== Provided text ==
####
PuppetHero is a monthly newsletter that will help you supercharge your web-based workflows. With just a little bit of code & time, you can automate repetitive tasks and save time. Sign up, for free, today! The PuppetHero Digest @ PuppetHero.com!

I made my first two open source code contributions to other projects this month. I’ve put a bunch of my own creations into open source, but up until now, I’ve never contributed to other projects. It’s something that I’ve been striving to do since 2017. I’ve used open source libraries and frameworks to build software as a full-time software engineer and as part of my side projects. So I thought it was about time I give back. I’m 15 years into my software development career and have now made two contributions to other projects.

Getting Started

As I mentioned previously, I’ve used a lot of open source software over the course of my career. The more prominent examples being Android, Linux, Nodejs, Java, etc. Making a contribution to a major project seems somewhat daunting so I set my sights on projects that aren’t as big, but have been key to some software feature I’ve built or used. Enter StormCrawler.

About StormCrawler

StormCrawler is open source framework for using Apache Storm to do web crawling.

StormCrawler is an open source collection of resources for building low-latency, scalable web crawlers on Apache Storm. It is provided under Apache License and is written mostly in Java.

I implemented StormCrawler at my day job as a piece of a web archiving product. We already used Apache Storm for other distributed processing tasks, so implementing StormCrawler was straightforward.

Finding an Issue

I started out looking for issues to work on in the StormCrawler project. I found this one:

Enable extension parsing for SitemapParser #749

crawler-commons/crawler-commons#218 introduced support for sitemap extensions. These are not active by default and should be made configurable. The extension data found (if any) would be added to the outlink metadata and could therefore be used by a ParseFilter.

I’m really comfortable with the internals of Storm and StormCrawler so I ask a question. This question ends up being an important first step because it helps me open a line of communication with the maintainers.
####
== Supplied information ==

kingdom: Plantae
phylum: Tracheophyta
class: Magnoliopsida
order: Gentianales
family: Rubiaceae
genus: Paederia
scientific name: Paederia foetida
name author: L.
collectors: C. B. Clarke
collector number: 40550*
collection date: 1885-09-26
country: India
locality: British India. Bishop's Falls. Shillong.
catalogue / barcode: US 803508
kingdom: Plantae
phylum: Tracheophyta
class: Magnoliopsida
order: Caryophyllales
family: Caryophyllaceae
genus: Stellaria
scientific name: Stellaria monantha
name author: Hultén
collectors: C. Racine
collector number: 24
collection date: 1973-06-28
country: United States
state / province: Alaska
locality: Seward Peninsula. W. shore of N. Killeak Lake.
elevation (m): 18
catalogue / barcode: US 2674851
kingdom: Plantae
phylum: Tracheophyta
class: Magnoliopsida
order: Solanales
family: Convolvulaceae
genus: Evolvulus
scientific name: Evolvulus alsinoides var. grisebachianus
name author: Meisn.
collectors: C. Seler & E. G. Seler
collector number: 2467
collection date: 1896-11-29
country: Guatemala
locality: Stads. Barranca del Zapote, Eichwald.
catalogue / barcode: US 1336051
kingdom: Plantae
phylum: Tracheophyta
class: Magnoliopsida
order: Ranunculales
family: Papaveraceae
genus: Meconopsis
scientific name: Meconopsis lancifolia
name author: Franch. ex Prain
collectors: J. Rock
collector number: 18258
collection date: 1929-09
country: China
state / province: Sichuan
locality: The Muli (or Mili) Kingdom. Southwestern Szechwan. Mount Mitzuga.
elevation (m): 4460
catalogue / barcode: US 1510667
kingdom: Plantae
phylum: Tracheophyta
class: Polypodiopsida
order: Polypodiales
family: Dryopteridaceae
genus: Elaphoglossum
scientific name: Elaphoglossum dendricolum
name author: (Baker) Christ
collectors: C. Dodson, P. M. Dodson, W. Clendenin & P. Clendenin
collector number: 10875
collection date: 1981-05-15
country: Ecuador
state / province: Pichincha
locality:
####
== The tasks ==
1) Translate this sentence from the post about open source contributions into Spanish: "We already used Apache Storm for other distributed processing tasks, so implementing StormCrawler was straightforward."
2) Pick up the post about open source contributions after its last sentence and continue writing it.
The data has no role here.

== Exercise responses ==
1) Ya usábamos Apache Storm para otras tareas de procesamiento distribuido, así que implementar StormCrawler fue sencillo.

2)
My question:

Question about a possible implementation

A pretty helpful response:

An answer to my question about a possible implementation

Now I have a very good idea of what I needed to do.

Making the Contribution

I intended on making my first open source contribution to StormCrawler, but I needed to do some work in crawler-commons first. Crawler-Commons is an open source library that is used by StormCrawler to parse XML sitemaps.

Crawler-Commons is a set of reusable Java components that implement functionality common to any web crawler. These components benefit from collaboration among various existing web crawler projects, and reduce duplication of effort.

I start my opening an issue.

ExtensionMetadata should be able to express itself as a Map #287

ExtensionMetadata objects should be expressable as a Map<String, String[]>. This has the benefit of making the data a little more portable for uses in other applications, like StormCrawler.

The originating request comes from StormCrawler/issue/749 with an implementation recommendation from @sebastian-nagel . Some implementation details.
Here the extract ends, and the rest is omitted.